Collected data:
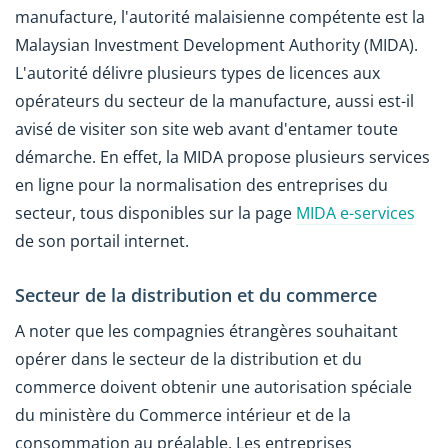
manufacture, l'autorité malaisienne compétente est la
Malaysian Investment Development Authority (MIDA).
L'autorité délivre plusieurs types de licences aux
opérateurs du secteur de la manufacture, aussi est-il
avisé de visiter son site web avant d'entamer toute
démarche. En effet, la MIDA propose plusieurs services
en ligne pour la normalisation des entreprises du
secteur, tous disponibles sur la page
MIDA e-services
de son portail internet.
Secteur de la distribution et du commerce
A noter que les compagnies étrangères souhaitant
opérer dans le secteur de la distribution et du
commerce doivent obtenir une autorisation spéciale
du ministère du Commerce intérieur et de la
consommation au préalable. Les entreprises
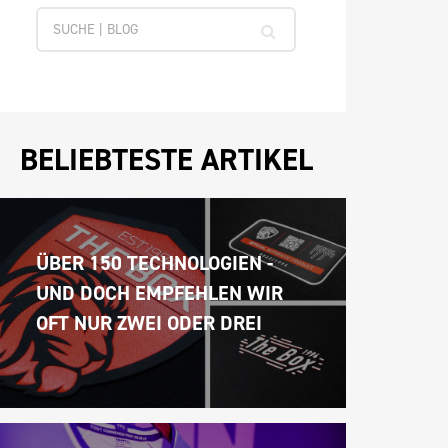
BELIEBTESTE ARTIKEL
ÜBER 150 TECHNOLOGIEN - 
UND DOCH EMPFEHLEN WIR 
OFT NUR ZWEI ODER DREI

Written task:
Copy the entries above word for word, from the line containing "BELIEBTESTE ARTIKEL" through the end of the entries.

Exercise answer:
BELIEBTESTE ARTIKEL
ÜBER 150 TECHNOLOGIEN - 
UND DOCH EMPFEHLEN WIR 
OFT NUR ZWEI ODER DREI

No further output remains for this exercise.